TV Review: Front Page Detective

Front Page Detective TV show

TV Review: Front Page Detective

This series was broadcast on the DuMont Network from 1951-1952, starring Edmund Lowe as David Chase.  Mr. Chase was a newspaper columnist in the style of Walter Winchell, seeking interesting tidbits of news and gossip, with many people sending him items.  Often, his column or his investigative activities involved him in crimes that he would solve.

Front Page Detective TV show

Like many of the DuMont shows, some of the episodes are in the public domain, and I watched three of them on DVD.

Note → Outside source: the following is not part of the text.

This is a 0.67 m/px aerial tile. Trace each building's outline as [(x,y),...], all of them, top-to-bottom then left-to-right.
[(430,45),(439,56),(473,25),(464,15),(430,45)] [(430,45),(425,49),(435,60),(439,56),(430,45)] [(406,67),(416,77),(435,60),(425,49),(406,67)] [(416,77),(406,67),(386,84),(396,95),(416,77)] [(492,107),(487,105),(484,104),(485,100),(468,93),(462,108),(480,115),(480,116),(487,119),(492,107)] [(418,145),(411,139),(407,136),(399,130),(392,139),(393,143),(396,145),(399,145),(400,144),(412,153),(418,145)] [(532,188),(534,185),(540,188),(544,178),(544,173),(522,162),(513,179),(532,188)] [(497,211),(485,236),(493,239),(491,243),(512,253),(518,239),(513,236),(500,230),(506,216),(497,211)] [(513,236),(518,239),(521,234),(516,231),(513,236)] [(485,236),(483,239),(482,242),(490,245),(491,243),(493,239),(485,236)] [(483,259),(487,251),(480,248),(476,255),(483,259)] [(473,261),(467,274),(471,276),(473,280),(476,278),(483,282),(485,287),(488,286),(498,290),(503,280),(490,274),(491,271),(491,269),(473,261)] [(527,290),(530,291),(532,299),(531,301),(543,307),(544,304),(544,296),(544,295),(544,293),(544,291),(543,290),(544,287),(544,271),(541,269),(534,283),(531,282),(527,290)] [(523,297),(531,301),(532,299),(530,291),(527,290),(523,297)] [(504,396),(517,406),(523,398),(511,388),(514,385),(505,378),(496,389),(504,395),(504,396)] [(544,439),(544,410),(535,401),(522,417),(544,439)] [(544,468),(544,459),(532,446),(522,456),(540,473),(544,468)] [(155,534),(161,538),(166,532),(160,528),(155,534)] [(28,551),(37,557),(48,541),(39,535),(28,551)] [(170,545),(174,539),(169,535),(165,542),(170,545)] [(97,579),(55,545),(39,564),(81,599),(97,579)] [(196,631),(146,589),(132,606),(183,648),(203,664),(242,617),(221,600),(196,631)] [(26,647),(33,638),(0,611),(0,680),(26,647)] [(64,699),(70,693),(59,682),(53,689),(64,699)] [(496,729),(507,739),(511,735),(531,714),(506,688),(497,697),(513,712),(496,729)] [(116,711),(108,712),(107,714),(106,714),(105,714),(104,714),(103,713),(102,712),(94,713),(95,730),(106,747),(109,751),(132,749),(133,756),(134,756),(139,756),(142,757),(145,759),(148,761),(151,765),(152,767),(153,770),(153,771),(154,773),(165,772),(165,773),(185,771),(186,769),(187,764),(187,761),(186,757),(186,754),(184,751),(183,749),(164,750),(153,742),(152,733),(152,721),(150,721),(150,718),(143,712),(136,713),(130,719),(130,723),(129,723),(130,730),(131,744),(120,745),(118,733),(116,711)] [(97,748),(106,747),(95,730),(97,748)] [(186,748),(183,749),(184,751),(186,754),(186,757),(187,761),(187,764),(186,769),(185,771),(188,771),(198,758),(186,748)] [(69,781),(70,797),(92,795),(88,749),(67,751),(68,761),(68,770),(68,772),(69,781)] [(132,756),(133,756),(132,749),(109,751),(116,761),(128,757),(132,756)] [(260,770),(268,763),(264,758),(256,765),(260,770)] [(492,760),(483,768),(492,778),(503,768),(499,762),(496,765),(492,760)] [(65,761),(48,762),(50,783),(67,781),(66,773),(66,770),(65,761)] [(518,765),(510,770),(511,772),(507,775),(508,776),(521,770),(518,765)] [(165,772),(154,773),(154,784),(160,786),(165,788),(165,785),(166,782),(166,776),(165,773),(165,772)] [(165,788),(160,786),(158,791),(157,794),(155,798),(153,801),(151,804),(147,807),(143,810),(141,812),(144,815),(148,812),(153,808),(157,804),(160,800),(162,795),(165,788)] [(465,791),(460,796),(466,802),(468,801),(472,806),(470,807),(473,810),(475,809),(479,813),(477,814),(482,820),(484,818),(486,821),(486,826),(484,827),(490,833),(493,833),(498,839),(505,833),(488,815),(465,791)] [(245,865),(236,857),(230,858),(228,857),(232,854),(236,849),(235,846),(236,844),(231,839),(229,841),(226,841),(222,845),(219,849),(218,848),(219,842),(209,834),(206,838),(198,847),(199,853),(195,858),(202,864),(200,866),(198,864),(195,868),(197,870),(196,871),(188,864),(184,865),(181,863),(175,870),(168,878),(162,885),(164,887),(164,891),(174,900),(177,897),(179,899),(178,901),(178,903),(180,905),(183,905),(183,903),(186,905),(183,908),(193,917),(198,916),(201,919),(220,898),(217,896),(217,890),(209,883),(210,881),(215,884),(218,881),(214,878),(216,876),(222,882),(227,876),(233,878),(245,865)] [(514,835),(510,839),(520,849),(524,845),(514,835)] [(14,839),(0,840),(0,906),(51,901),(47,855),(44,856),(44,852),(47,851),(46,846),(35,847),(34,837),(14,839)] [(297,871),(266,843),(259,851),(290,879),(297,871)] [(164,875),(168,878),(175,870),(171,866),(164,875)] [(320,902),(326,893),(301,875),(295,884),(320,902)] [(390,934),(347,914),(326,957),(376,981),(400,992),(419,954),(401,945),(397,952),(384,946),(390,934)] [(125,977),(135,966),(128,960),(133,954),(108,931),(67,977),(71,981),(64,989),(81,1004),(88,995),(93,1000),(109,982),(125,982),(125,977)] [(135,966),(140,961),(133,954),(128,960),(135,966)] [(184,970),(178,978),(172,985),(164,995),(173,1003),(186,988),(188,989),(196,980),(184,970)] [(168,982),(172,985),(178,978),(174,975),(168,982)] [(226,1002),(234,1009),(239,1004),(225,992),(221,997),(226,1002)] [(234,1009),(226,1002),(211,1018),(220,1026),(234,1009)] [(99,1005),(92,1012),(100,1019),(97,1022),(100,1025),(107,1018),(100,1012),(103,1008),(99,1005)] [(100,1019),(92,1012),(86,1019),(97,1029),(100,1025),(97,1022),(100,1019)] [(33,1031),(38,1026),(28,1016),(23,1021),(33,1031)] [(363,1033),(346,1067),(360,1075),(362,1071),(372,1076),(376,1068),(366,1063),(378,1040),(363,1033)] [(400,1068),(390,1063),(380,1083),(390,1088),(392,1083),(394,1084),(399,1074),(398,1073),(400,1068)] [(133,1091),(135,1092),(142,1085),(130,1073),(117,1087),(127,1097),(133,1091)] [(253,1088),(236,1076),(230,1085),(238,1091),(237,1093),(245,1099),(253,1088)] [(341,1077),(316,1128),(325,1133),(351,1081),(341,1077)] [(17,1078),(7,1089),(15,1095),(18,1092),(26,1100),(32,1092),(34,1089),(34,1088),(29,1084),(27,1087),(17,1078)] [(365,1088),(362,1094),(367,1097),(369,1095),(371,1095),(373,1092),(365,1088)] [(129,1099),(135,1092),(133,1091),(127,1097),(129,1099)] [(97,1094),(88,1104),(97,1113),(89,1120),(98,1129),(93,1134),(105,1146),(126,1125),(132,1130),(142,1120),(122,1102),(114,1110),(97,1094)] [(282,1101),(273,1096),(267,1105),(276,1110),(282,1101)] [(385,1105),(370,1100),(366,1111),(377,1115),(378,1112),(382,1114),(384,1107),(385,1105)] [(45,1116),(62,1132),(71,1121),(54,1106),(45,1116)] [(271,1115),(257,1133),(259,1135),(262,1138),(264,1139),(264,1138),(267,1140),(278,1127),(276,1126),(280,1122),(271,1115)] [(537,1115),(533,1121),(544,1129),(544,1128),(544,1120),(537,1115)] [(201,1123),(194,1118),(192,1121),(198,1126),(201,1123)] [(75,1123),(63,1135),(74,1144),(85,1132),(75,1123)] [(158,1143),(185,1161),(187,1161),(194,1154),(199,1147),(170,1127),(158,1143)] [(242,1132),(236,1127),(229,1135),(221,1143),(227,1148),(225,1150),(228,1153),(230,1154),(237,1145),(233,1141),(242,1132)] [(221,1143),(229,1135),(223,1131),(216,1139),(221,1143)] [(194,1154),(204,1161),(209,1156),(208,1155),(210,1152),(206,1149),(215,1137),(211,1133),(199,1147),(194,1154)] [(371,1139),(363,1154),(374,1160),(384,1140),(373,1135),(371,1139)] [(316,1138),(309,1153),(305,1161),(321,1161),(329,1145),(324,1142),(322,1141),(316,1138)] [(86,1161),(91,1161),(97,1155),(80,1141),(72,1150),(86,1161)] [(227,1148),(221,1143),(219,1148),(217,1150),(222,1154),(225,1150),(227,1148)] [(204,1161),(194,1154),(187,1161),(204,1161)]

“Little Black Book” has Mr. Chase returning from Washington, D.C. by plane to discover his mail has piled up at the manager’s office, there’s a dead body in his closet, and two rival gangsters are looking for a little black book.  It turns out they don’t mean the one Mr. Chase’s girlfriends are listed in.  Mr. Chase is a flirt, and doesn’t treat women with much respect.  The case is more or less solved by the apartment manager finally delivering the mail.

“Murder Rides the Night Train” sees Mr. Chase taking the train back to Washington, D.C.  It seems that a prominent gangster has been subpoenaed to appear before a Congressional committee (this was the era of the Kefauver hearings) and there’s a rumor some of his former associates want to rub him out.  And gee, one of them is also on the train.  Despite Mr. Chase and the gangster’s bodyguard warning him to be careful, the gangster is shot.  When he’s alone in his compartment, Mr. Chase standing in front of the closed door, with the window locked from the inside.

Astute viewers will figure out how it was done fairly easily.  For everyone else, there’s a really annoying bit where a particular phrase is said over and over as Mr. Chase realizes where he heard it before.

“Seven Seas to Danger” involves diamond smuggling, with Mr. Chase becoming involved because he’s interviewing a particularly colorful old lady who runs a dockfront warehouse.  Some nice turns in this one, although the final resolution of the climactic showdown is a bit of a letdown.

All the episodes feature quite a bit of smoking.  That really stands out nowadays.  It’s a light diversion, but not a series that would be suitable for a remake.

Front Page Detective magazine

So far as I can tell, this show has little or nothing to do with the Front Page Detective magazine, a long-running periodical that featured lurid retellings of “true” crime stories.  Have a cover of one of their issues anyway.

2 comments

    1. The half-hour mystery shows tend to be a bit light on the actual mystery; they have no time to set up more than one clue and also get everything else done.